There is something about traditional Catholic liturgy, with its regularity, its repetitiveness, and its symbolism, that preserves reverence in the midst of the distractions of everyday life. It actually begins with the structure of the church building itself, with its steeple and cross rising above the surrounding houses, a constant reminder of sacred, unchanging things in the midst of the secular world. It continues as one enters a church and sees the statues, the stations of the cross, and the ubiquitous flickering red of the tabernacle candle, a reminder of the real presence of Christ and his promise to remain with us always. It is seen in the division between the nave and the sanctuary, where the priest and the servers carry out sacred actions according to set formulae, no matter what is occurring in the pews, be it the dozing of elderly people or the cries and chatter of a discontented children. There is a predictability in the priest's "The Lord be with you" and our response "and with your spirit," a familiarity that the believer can focus on, something that is constant and unchanging, to which we bring our ever changing needs and petitions.

The beauty of Catholic liturgy is that, in it, the sacred reaches down and touches the world with the eternal, unchanging promises of something more than what the world can provide.
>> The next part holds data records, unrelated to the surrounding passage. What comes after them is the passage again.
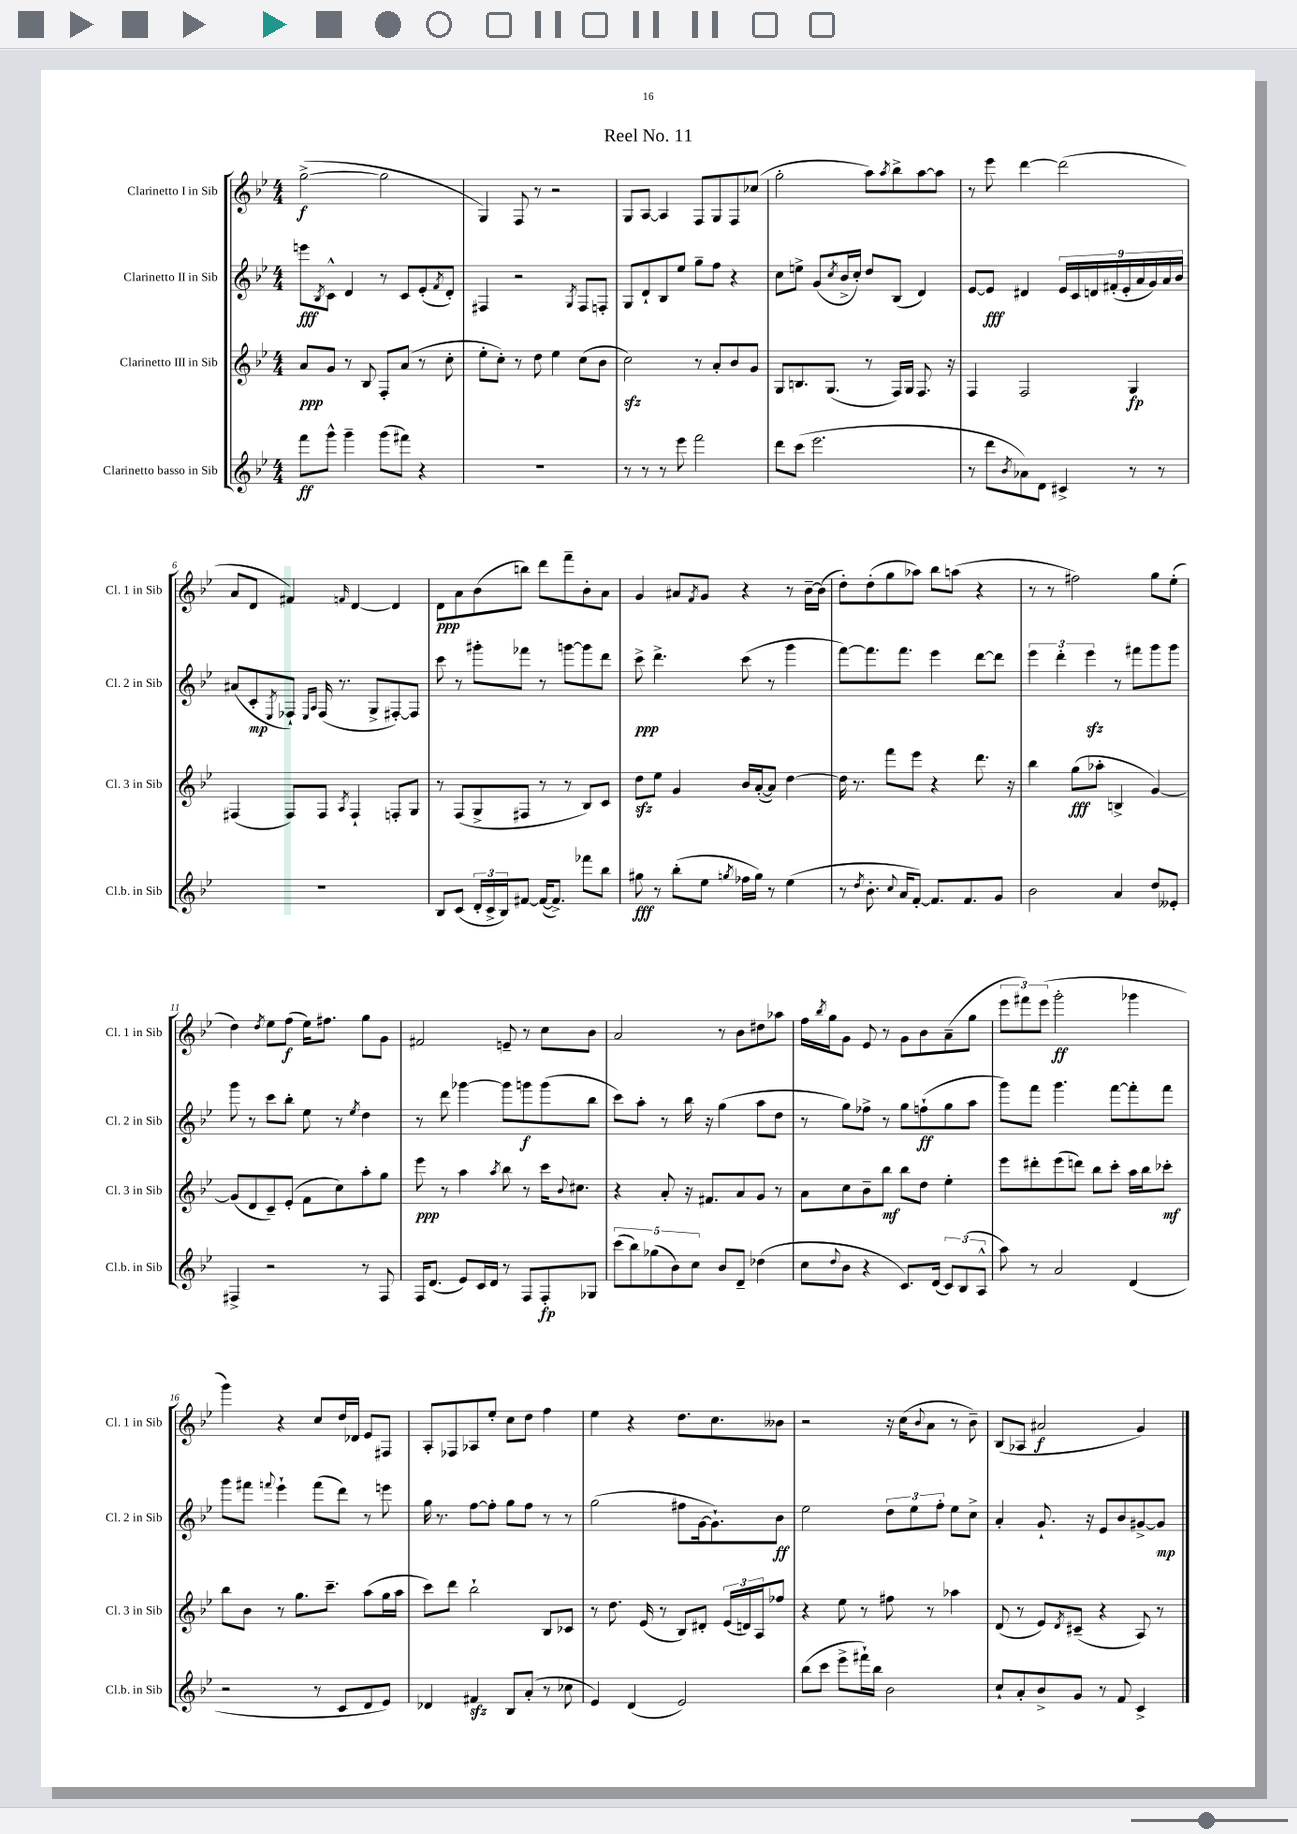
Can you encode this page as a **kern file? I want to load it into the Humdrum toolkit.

**kern	**kern	**kern	**kern
*staff4	*staff3	*staff2	*staff1
*clefG2	*clefG2	*clefG2	*clefG2
*k[b-e-]	*k[b-e-]	*k[b-e-]	*k[b-e-]
*M4/4	*M4/4	*M4/4	*M4/4
8fff	8a	8eee	([2gg^
.	.	8qB-	.
8ggg^^	8g	8c^^	.
4ggg~	8r	4d	.
.	8B-	.	.
(8ggg	8F'	8r	2gg]
8fff#)	(8a	8c	.
4r	8r	(8e-'	.
.	.	8qf	.
.	8cc'	8d')	.
=	=	=	=
1r	8ee-'	4F#	4G)
.	8cc')	.	.
.	8r	2r	8F
.	8dd	.	8r
.	4ee-	.	2r
.	.	8qG	.
.	(8cc	8F#	.
.	8b-	8F'	.
=	=	=	=
8r	2cc)	8G	8G
8r	.	8d`	[8A
8r	.	8B-	4A]
8eee-	.	8ee-	.
2fff	8r	8gg~	8F
.	8a'	8ff	8G
.	8b-	4r	8F
.	8g	.	(8cc-
=	=	=	=
8ddd	8G	8cc	2gg'
(8ccc	8.B	8ee^	.
2.eee-	.	(8g	.
.	(8.G	.	.
.	.	8qcc	.
.	.	16b-^	.
.	.	16cc')	.
.	8r	8dd	8aa)
.	.	.	8qaa
.	16F)	(8B-	8bb-^
.	16G	.	.
.	8.F	4d)	[8aa
.	.	.	8aa]
.	16r	.	.
=	=	=	=
8r	4F	[8e-	8r
8ddd	.	8e-]	8eee-
8qb-	.	.	.
8a-)	2F	4d#	[4ddd
8d	.	.	.
4c#^	.	18e-	(2ddd]
.	.	18c	.
.	.	18d	.
.	.	(18f#'	.
.	.	18e-'	.
8r	4G	.	.
.	.	18a	.
.	.	18g)	.
8r	.	.	.
.	.	18a	.
.	.	18b-	.
=	=	=	=
1r	(4F#	(8a#	8a
.	.	8c'	8d
.	.	8qE-	.
.	8F#)	8F-`)	4f#)
.	.	16qqE-	.
.	.	16qqA	.
.	8F#	(16F-	.
.	.	8.r	.
.	8qA	.	16qqf
.	4F#`	.	[4d
.	.	8G^	.
.	8F'	[8F#')	4d]
.	8G	8F#]	.
=	=	=	=
8B-	8r	8ccc	8d
(8c	(8F	8r	8a
24d'	8G^	8ggg#'	(8b-
24c^	.	.	.
24B-)	.	.	.
[8f#	8F#	8fff-	8bb)
(16f#_	8r	8r	8ddd
8.f#^])	.	.	.
.	8r	[8ggg	8fff~
8fff-	8B-)	8ggg]	8b-'
8bb-	8c	8ddd	8a
=	=	=	=
8gg#	8dd	8ccc^	4g
8r	8ee-	4.ddd^	.
(8bb-'	4g	.	8a#
.	.	.	8qf
8ee-	.	.	8g
8qgg	.	.	.
16ff-	16b-	(8ccc	4r
16gg)	([16a'	.	.
8r	8a])	8r	.
(4ee-	[4dd	4ggg	8r
.	.	.	[16b-~
.	.	.	(16b-]
=	=	=	=
8r	16dd]	[8fff)	8dd')
.	8.r	.	.
8qdd	.	.	.
8.b-'	.	8.fff]	(8dd'
.	8fff	.	8gg
8qqcc	.	.	.
16a	.	8.fff	.
[8f')	8eee-	.	8aa-)
8.f]	4r	4eee-	8bb-
.	.	.	(8aa
8.f	.	.	.
.	8.ddd	[8ddd	4r
8g	.	8ddd]	.
.	16r	.	.
=	=	=	=
2b-	4bb-	6eee-	8r
.	.	.	8r
.	.	6ddd'	.
.	(8gg	.	2ff#)
.	.	6eee-	.
.	8aa-'	.	.
4a	4B^	8r	.
.	.	8fff#	.
8dd	[4g)	8ggg	8gg
8e--'	.	8ggg	(8ee-'
=	=	=	=
4F#^	(8g]	8ggg	4dd)
.	8d	8r	.
.	.	.	8qdd
2r	8c~)	8ccc	8ee-
.	(8e-'	8bb-'	(8ff
.	8f	8ee-	16ee-)
.	.	.	8.ff#
.	8cc)	8r	.
.	.	8qee-	.
8r	8aa'	4dd	8gg
8F#	8gg	.	8g
=	=	=	=
16F	8eee-	8r	2f#
(8.d	.	.	.
.	8r	8ddd	.
8e-)	4aa	[4ggg-	.
16c	.	.	.
16d	.	.	.
.	8qaa	.	.
8r	8bb-	8ggg-]	8e~
8F	8r	8ggg	8r
8F'	16ccc	(8ggg	8cc
.	8qqb-	.	.
.	8.cc#	.	.
8G-	.	8bb-	8b-
=	=	=	=
(10ccc	4r	8ccc)	2a
10bb-)	.	.	.
.	.	8aa'	.
(10gg-	.	.	.
.	8a'	8r	.
10b-)	.	.	.
.	16r	16bb-	.
10cc	.	.	.
.	8.f#	16r	.
8b-	.	(4gg	8r
8d~	8a	.	8b-
(4dd-	8g	8aa	8dd#
.	8r	8dd	8aa-
=	=	=	=
8cc	8a	8r	16ff
.	.	.	8qbb-
.	.	.	16gg
8qqdd	.	.	.
8b-	8cc	8gg)	8g
4r	8b-~	8ff-^	8e-
.	8bb-	8r	8r
8.c)	8bb-	8gg	8g
.	8dd	(8ff`	8b-
(16d	.	.	.
12c)	4ee-'	8gg	(8a~
(12B-	.	.	.
.	.	8aa	8gg
12A^^	.	.	.
=	=	=	=
8aa)	8eee-	8ggg)	12eee-
.	.	.	12fff#)
8r	8ddd#'	8fff	.
.	.	.	(12eee-
2a	(8eee-	4.ggg	2ggg'
.	8ddd)	.	.
.	8bb-	.	.
.	8ccc'	[8fff	.
(4d	16aa	8fff']	4ggg-
.	16bb-	.	.
.	8ccc-'	8fff	.
=	=	=	=
2r	8bb-	8ggg	4ggg)
.	8b-	8fff#	.
.	.	8qqfff	.
.	8r	4eee-`	4r
.	8.gg	.	.
8r	.	(8fff	8cc
.	8.ccc~	.	.
8c	.	8ddd)	16dd
.	.	.	16d-
8d	(8aa	8r	8e-
8e-)	16gg	8eee	8F#
.	16aa	.	.
=	=	=	=
4d-	8ccc)	16gg	8A'
.	.	8.r	.
.	8ddd	.	8F-
4f#	2bb-`	[8ff	8A-
.	.	8ff']	8ee-'
8B-	.	8gg	8cc
(8a'	.	8ff	8dd
8r	8B-	8r	4ff
8cc-	8c-	8r	.
=	=	=	=
4e-)	8r	(2gg	4ee-
.	8.dd	.	.
(4d	.	.	4r
.	(16e-	.	.
.	8r	.	.
2e-)	8B-)	8ff#	8.dd
.	8d#'	[16g	.
.	.	8.g`])	8.cc
.	(24e-	.	.
.	24d)	.	.
.	24A	.	.
.	8ff-	8b-	8b--
=	=	=	=
(8bb-	4r	2ee-	2r
8ccc	.	.	.
8eee-^	8ee-	.	.
16fff#`)	8r	.	.
16bb-	.	.	.
2b-	8ff#	12dd	16r
.	.	.	(16cc
.	.	12ee-	.
.	.	.	8qqb-
.	8r	.	8a
.	.	12ff'	.
.	4aa-	8ee-	8r
.	.	8cc^	8b-~)
=	=	=	=
8cc`	(8d	4a'	(8B-
8a'	8r	.	8A-
8b-^	8e-)	8.g`	2a#
.	8qd	.	.
8g	(8c#~	.	.
.	.	16r	.
8r	4r	8e-	.
8f	.	8b-	.
4c^	8A)	[8g#^	4g)
.	8r	8g#]	.
==	==	==	==
*-	*-	*-	*-
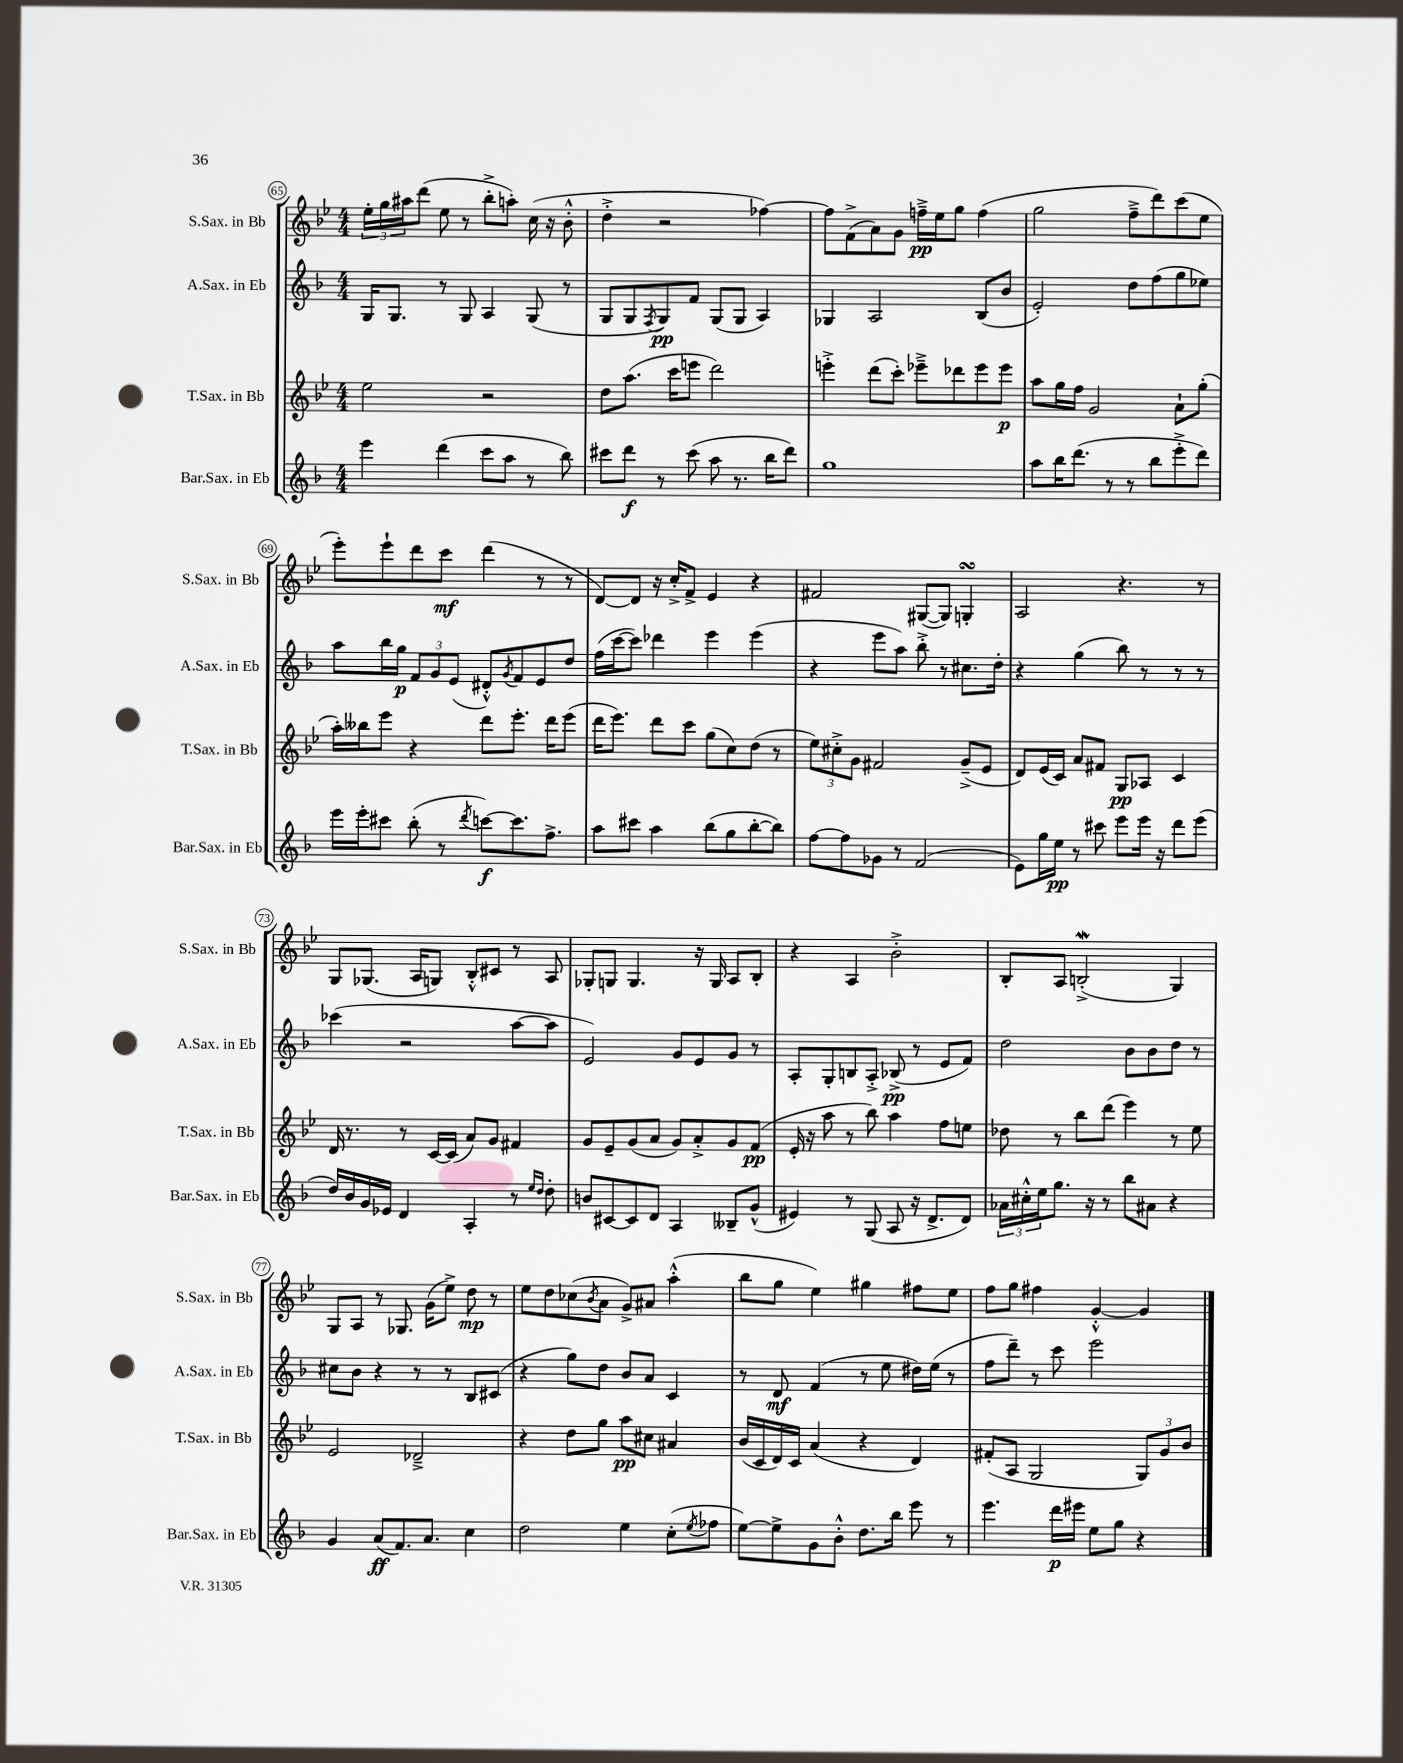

The unchanging nature of heaven's promises is mirrored in unchanging language, ritual, and symbolism, all comforts to the mind that there is also something unchanging in God's promises to us, no matter how much change there might be in our fickle life circumstances. The sacred meets us where we are at and accepts us as we are, distractions and messiness of everyday life all, and then elevates us out of ourselves, at least for a moment providing a foretaste of where we are headed and what we are to become. Sometimes, sacramentally, the touch of the sacred has enduring effects, as a newborn is born yet again, indelibly marked as a child of Christ, or as bread and wine become Christ's body and blood, his real presence in our midst. The appearances remain, but the transcendent, unchanging reality veiled behind mere appearances gives joy to the believer's heart.

We had invited parishioners to stay after Mass for Cornelius' baptism and reception. Not many took us up on the offer, but among those who did was a young couple visiting from another parish. They remarked to me afterward that the ceremony had seemed so welcoming, so much "like family." That comment made me happy, for in the sacraments we become one family of faith, gathered together in the one house of God our Father, for sixty minutes, or for ninety for those who can bear it that long, to experience a foretaste of our eternal heavenly home before we head back outside into the world, back to our many, varied, temporary abodes.